> To do:
Reproduce every line of the material below character for character, leaving out the picture markers.

> Source records:
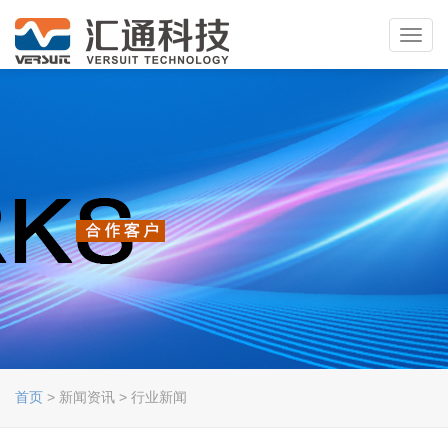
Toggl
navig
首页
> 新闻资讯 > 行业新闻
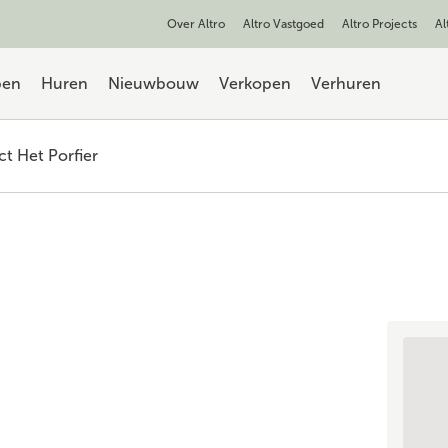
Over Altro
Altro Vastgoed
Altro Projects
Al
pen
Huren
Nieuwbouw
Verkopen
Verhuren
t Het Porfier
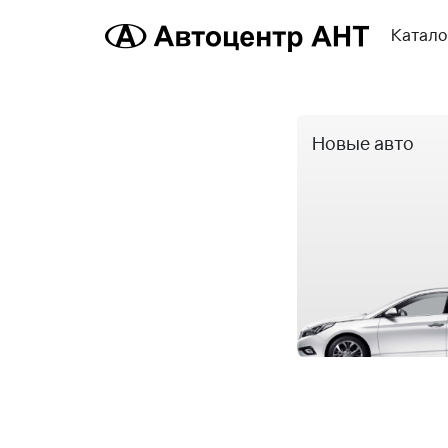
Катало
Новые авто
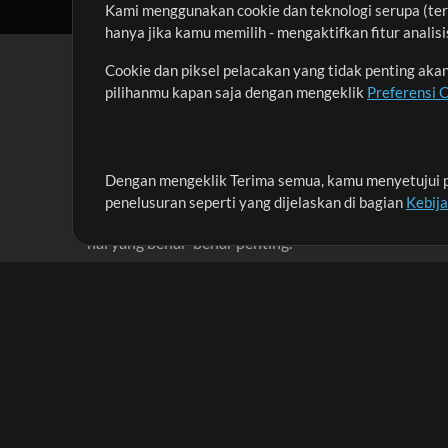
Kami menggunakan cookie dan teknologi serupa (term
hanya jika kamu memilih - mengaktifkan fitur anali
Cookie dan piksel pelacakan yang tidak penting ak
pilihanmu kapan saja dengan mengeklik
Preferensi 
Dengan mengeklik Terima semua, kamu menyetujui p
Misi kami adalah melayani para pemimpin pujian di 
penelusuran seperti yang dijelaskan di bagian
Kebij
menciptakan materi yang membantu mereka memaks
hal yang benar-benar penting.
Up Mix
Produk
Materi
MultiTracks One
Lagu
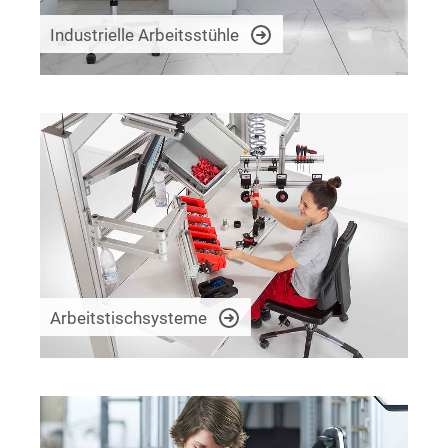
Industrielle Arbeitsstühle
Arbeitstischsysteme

> Reply:
Toggl
navig
首页
> 新闻资讯 > 行业新闻
Over Altro
Altro Vastgoed
Altro Projects
Al
pen
Huren
Nieuwbouw
Verkopen
Verhuren
t Het Porfier
Катало
Новые авто
Kami menggunakan cookie dan teknologi serupa (term
hanya jika kamu memilih - mengaktifkan fitur anali
Cookie dan piksel pelacakan yang tidak penting ak
pilihanmu kapan saja dengan mengeklik
Preferensi 
Dengan mengeklik Terima semua, kamu menyetujui p
Misi kami adalah melayani para pemimpin pujian di 
penelusuran seperti yang dijelaskan di bagian
Kebij
menciptakan materi yang membantu mereka memaks
hal yang benar-benar penting.
Up Mix
Produk
Materi
MultiTracks One
Lagu
Industrielle Arbeitsstühle
Arbeitstischsysteme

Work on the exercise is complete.